Those boots you posted are gorgeous, I would keep those as dress boots and get some paddock boots. There was a saying I read in a horse magazine years ago, not that I agree with it, but competitors in article were discussing the competition's ride, was working cowhorse. One of them said "if you see pointy toes boots, you know they are riding a d!nk". I guess it was a way they sized up other riders?


----------



## horselovinguy (Oct 1, 2013)

The only thing I've seen with a "high-heeled" boot is the arch that is made of the sole she may be concerned with.
However, I found you this...
_Whatever style you choose, any *riding boot* should have a small tread and a *heel* that is about 1 inch (2.5cm) to 1 ½ inch *high*. This will help prevent your *boot* from slipping through the stirrup. _









Choosing Riding Boots: What to Wear, and What to Avoid


Learn how to choose safe boots for riding horseback. English, western or anything in between, choose the best boots to wear while riding a horse.




www.thesprucepets.com





Your boots appear to have the walking heel on them...that would be a "intermediate height" and totally acceptable for riding in.
Enjoy your ride...
🐴...


----------



## farmpony84 (Apr 21, 2008)

I ride in my justins everyday. I only wear my english boots on show days..... I have no issues.


----------



## Whinnie (Aug 9, 2015)

You mentioned you are riding a Dressage saddle in jeans, Unless the saddle is synthetic, the inseam welt will trash your leather saddle. Been there, done that. They do make breeches in denim.


----------



## Jenna1234 (May 28, 2021)

Whinnie said:


> You mentioned you are riding a Dressage saddle in jeans, Unless the saddle is synthetic, the inseam welt will trash your leather saddle. Been there, done that. They do make breeches in denim.

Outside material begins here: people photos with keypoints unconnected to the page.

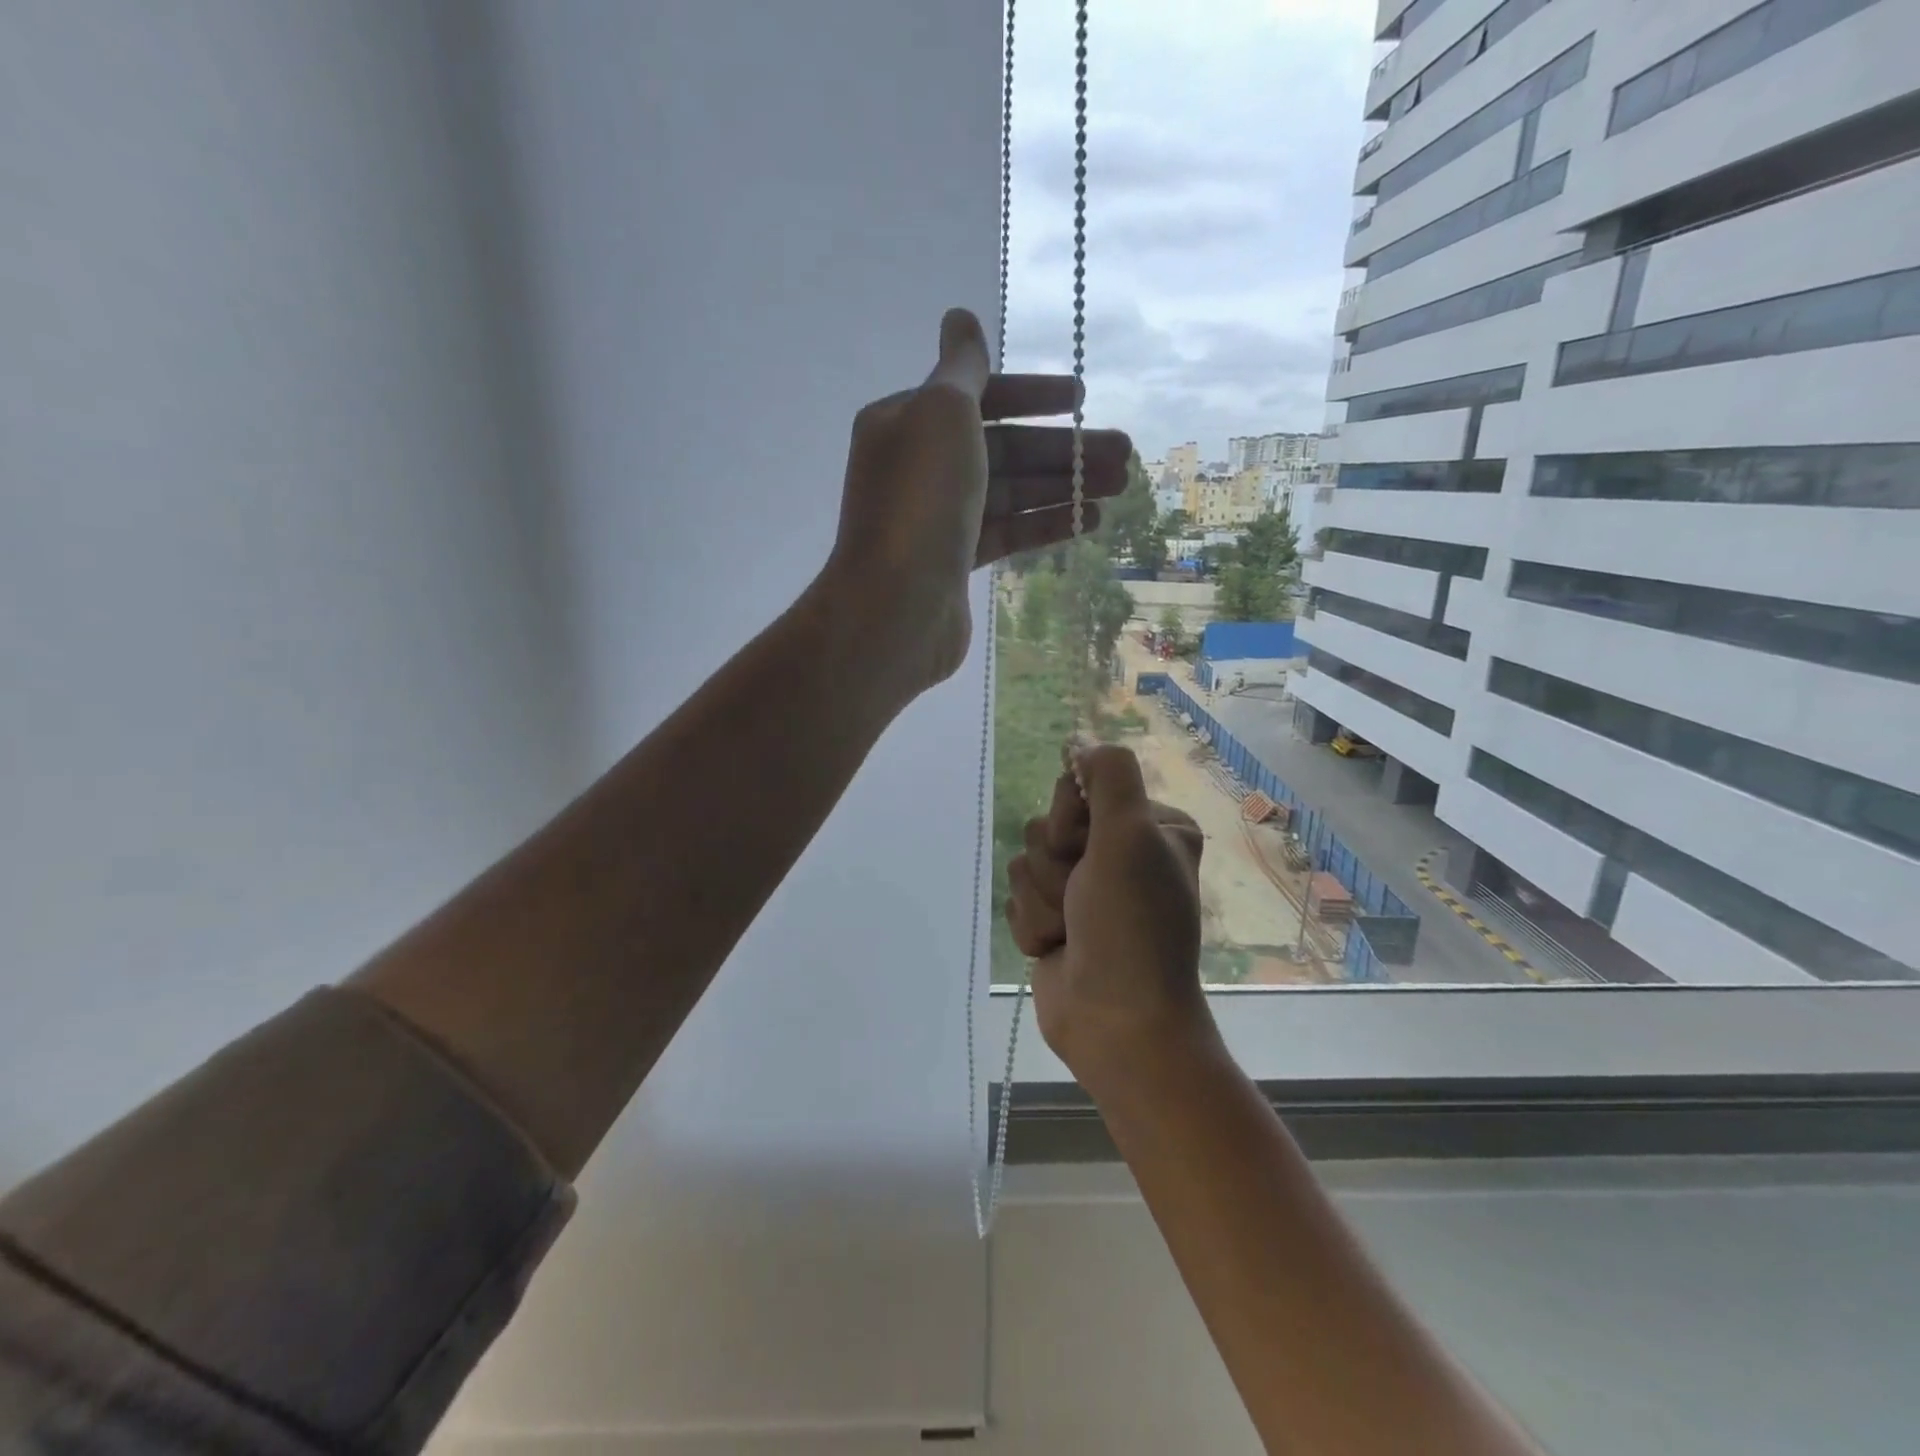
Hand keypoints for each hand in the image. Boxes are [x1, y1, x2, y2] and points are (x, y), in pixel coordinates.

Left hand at [820, 308, 1130, 694]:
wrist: (896, 606)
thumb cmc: (921, 500)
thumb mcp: (942, 413)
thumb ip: (963, 366)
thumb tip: (960, 317)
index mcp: (906, 422)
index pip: (978, 396)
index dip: (1032, 393)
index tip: (1081, 397)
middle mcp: (919, 466)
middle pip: (1002, 448)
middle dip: (1061, 448)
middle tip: (1123, 452)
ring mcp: (937, 518)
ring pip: (1010, 491)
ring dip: (1063, 485)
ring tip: (1121, 485)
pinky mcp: (955, 561)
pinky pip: (1006, 531)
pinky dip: (1045, 523)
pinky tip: (1090, 520)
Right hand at [1005, 745, 1214, 1095]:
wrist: (1115, 1021)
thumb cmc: (1130, 925)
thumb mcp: (1130, 834)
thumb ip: (1108, 774)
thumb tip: (1080, 743)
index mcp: (1148, 826)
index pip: (1078, 788)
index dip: (1072, 820)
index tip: (1090, 851)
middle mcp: (1118, 852)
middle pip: (1046, 827)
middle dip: (1056, 867)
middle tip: (1085, 898)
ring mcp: (1084, 889)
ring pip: (1026, 864)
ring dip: (1044, 901)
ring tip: (1073, 932)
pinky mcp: (1056, 920)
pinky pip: (1017, 900)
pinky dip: (1033, 926)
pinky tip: (1057, 950)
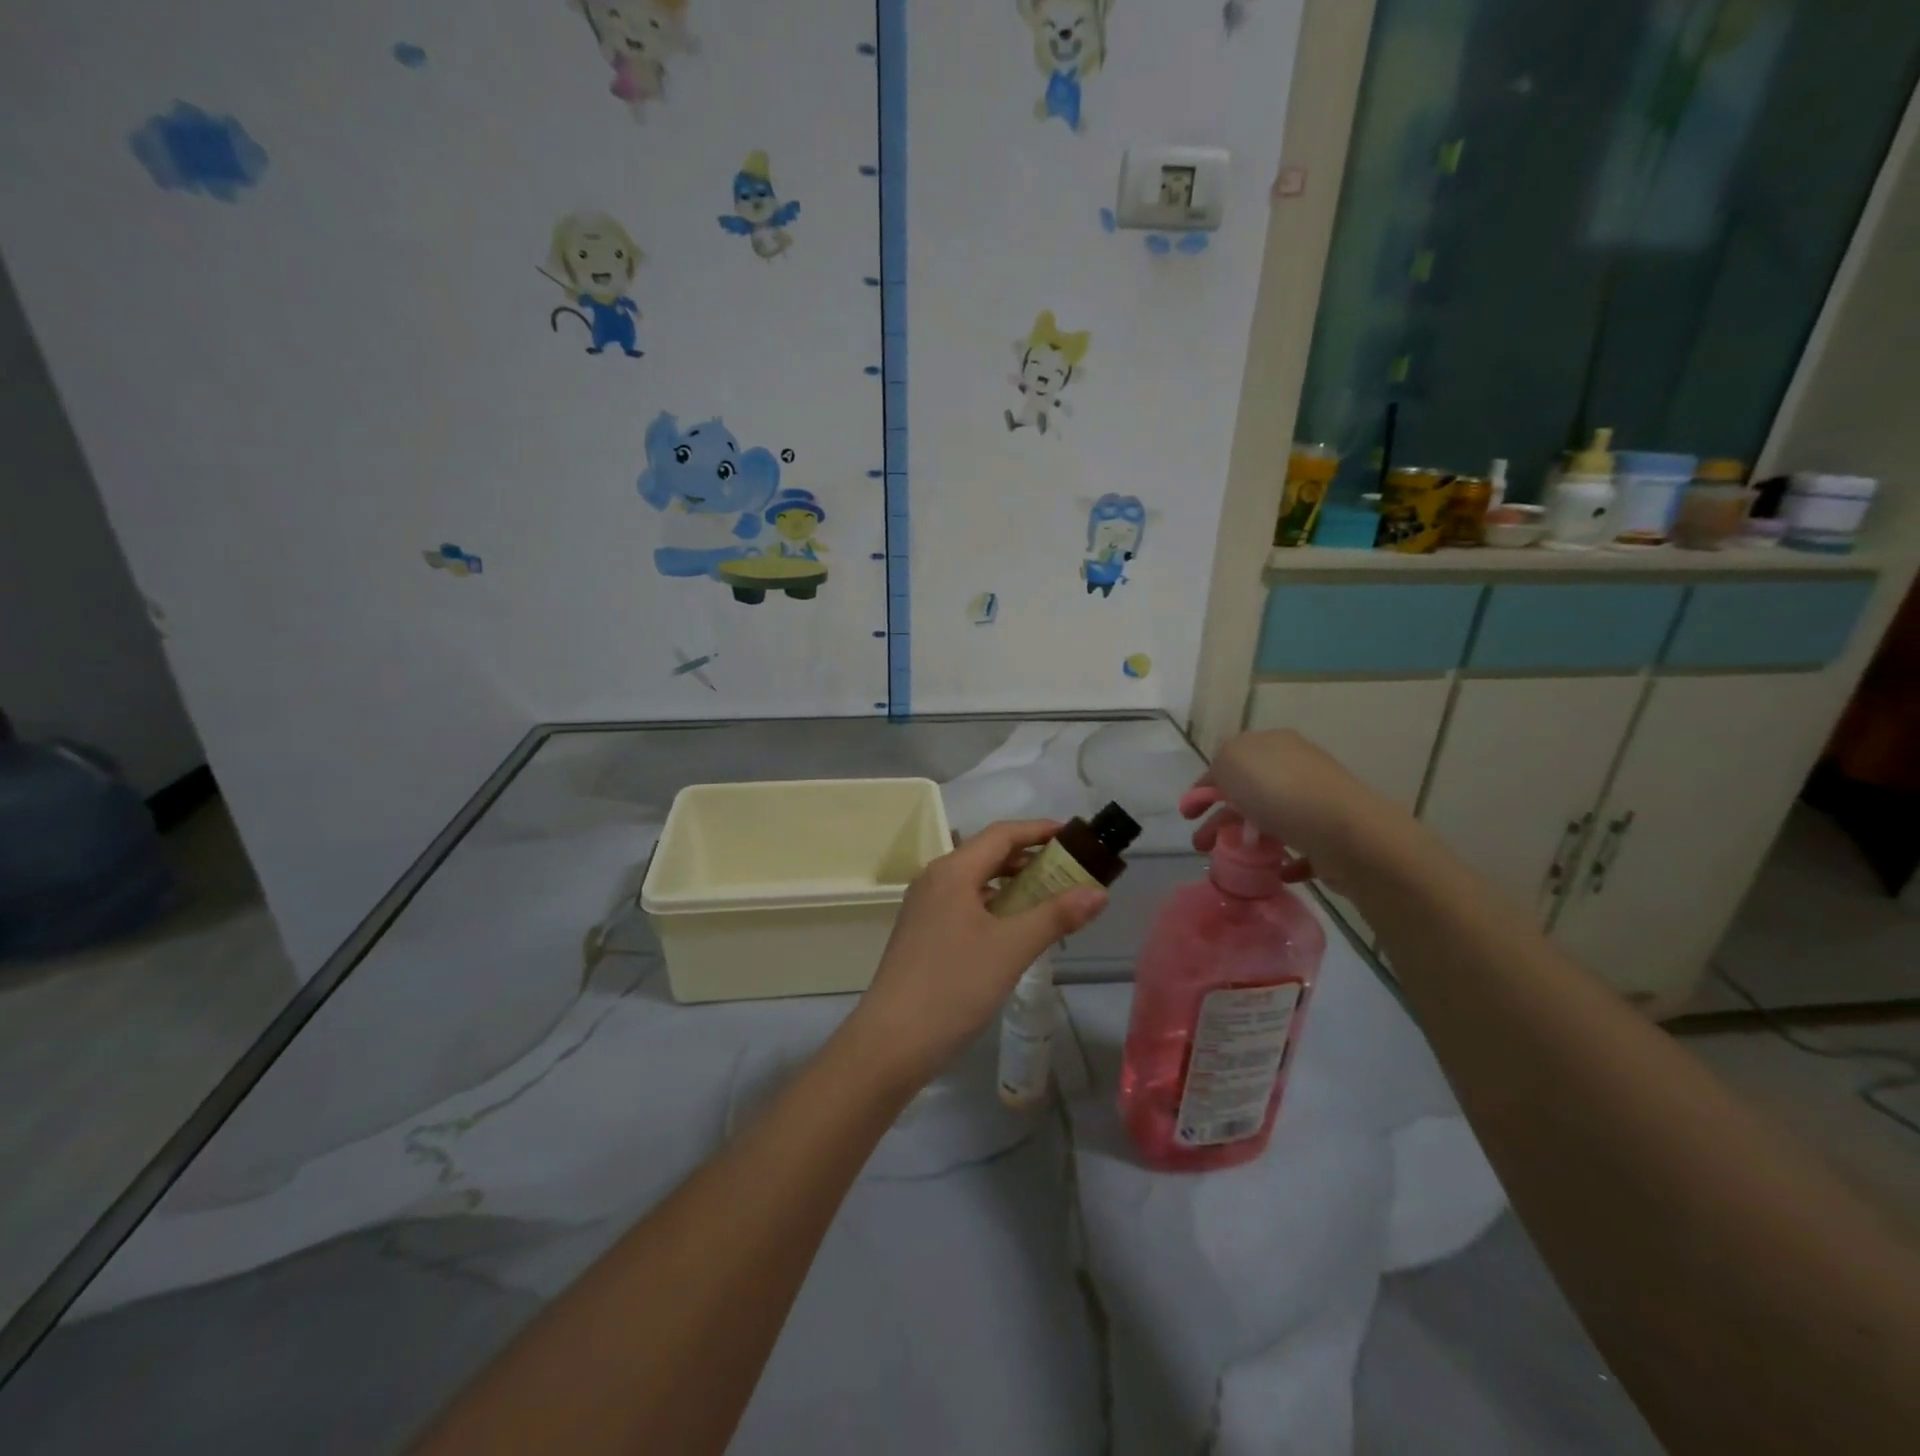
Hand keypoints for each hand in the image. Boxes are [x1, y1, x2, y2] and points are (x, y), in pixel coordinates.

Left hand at [845, 820, 1107, 1090]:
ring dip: (1013, 885)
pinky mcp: (923, 933)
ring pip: (976, 882)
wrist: (891, 1042)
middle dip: (1030, 859)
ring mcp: (925, 907)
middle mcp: (935, 880)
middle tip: (1071, 871)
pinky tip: (1016, 930)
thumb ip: (1056, 916)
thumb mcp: (1011, 948)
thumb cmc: (953, 986)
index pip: (1002, 834)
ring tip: (1051, 900)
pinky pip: (965, 905)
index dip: (1039, 830)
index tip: (1075, 836)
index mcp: (952, 871)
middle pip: (988, 855)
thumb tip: (1098, 893)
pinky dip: (995, 907)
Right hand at [1190, 730, 1413, 897]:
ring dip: (1247, 840)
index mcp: (1272, 745)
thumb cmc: (1279, 791)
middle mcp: (1296, 767)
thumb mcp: (1232, 761)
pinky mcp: (1332, 836)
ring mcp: (1317, 802)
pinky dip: (1283, 858)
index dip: (1204, 787)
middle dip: (1221, 819)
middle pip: (1248, 793)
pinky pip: (1300, 847)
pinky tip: (1273, 871)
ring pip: (1271, 820)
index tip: (1188, 815)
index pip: (1230, 762)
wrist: (1346, 833)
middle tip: (1202, 845)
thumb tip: (1224, 781)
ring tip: (1232, 863)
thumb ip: (1219, 766)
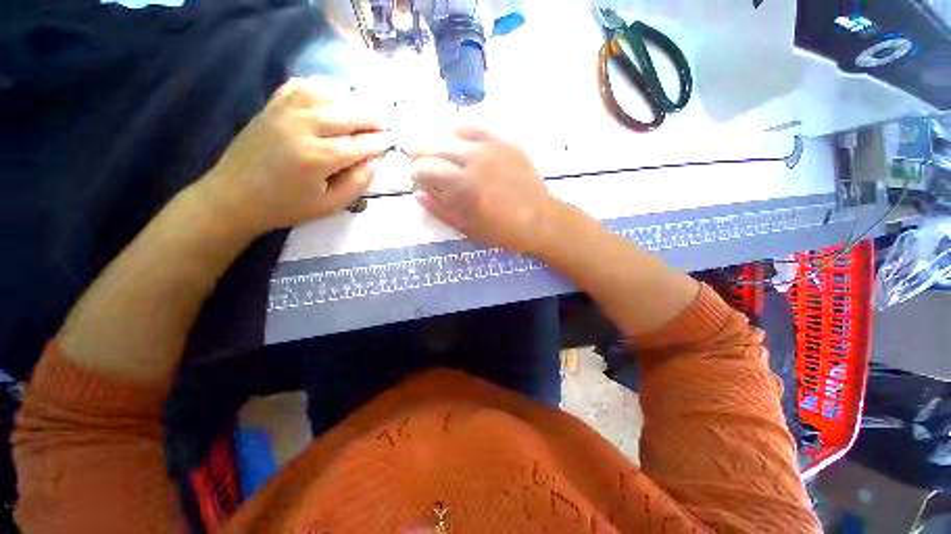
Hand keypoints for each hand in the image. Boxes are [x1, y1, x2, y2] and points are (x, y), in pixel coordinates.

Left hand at [201, 78, 392, 234]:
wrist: (234, 197)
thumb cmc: (286, 206)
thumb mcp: (330, 205)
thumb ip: (357, 183)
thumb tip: (374, 161)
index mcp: (317, 158)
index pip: (359, 145)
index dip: (378, 142)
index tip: (392, 140)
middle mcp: (301, 128)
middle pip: (346, 114)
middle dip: (371, 117)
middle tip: (385, 121)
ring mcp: (283, 113)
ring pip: (324, 93)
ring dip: (349, 99)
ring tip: (363, 109)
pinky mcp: (271, 107)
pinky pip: (300, 86)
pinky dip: (321, 87)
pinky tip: (332, 96)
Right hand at [410, 126, 557, 254]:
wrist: (541, 220)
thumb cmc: (503, 230)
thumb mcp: (469, 227)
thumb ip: (441, 210)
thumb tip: (419, 195)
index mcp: (465, 183)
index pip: (428, 168)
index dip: (416, 172)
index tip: (415, 178)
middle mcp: (475, 159)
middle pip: (437, 146)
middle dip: (421, 152)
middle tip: (416, 158)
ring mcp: (493, 147)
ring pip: (455, 133)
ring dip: (439, 139)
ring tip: (435, 149)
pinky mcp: (506, 143)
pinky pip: (480, 128)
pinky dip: (463, 129)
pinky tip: (458, 136)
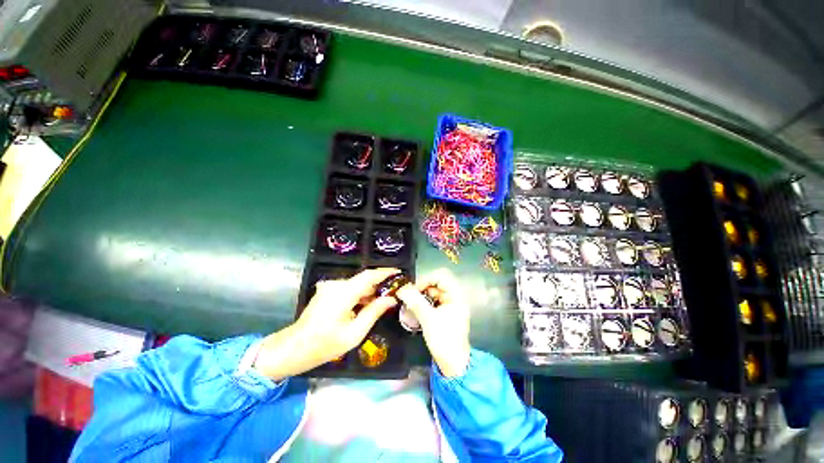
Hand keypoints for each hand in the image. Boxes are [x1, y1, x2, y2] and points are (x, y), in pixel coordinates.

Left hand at [253, 268, 399, 380]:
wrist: (293, 349)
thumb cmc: (324, 345)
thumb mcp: (354, 333)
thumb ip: (374, 312)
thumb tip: (391, 299)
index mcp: (343, 293)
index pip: (368, 276)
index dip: (385, 273)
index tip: (399, 273)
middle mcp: (336, 285)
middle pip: (363, 280)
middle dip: (379, 285)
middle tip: (395, 292)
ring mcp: (330, 287)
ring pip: (356, 285)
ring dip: (370, 291)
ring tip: (384, 301)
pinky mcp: (327, 292)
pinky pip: (349, 289)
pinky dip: (359, 295)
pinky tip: (367, 305)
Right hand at [396, 269, 470, 377]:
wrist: (453, 365)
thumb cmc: (444, 340)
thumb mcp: (428, 319)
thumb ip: (415, 302)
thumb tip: (402, 289)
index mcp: (456, 296)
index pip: (441, 276)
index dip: (427, 279)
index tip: (414, 289)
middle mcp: (454, 298)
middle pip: (437, 284)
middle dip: (422, 288)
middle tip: (409, 296)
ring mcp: (450, 306)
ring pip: (433, 293)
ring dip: (421, 296)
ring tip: (409, 303)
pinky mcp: (445, 313)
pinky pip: (433, 302)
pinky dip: (423, 303)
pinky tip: (415, 309)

My saddle is a synthetic Wintec


----------



## bsms (Dec 31, 2010)

I had leather Bates Caprilli saddles - CC & AP. And my Australian saddle was basically a modified dressage saddle. No issues with my jeans damaging the leather. I gather many English saddles are now covered leather, with a thin layer of soft leather over a bottom layer. Don't know about those. My Bates (and DownUnder) wore like iron.


----------



## Whinnie (Aug 9, 2015)

@ bsms An Australian saddle has completely different leather than a Dressage saddle. I have had one. A harder leather saddle would wear better with jeans, but many English saddles are a softer leather with a European tanning process. When you ruin the leather it can't be fixed, better safe than sorry. My saddle I ruined was pigskin, a Courbette made in Switzerland bought in 1988. It was soft and I didn't know why the leather looked like it had been sandpapered until a more knowledgeable person pointed out that I should have been wearing breeches with that saddle. The point is moot, the OP has a synthetic Wintec so no problem. Maybe your Bates was of harder leather, not all saddles are the same.


----------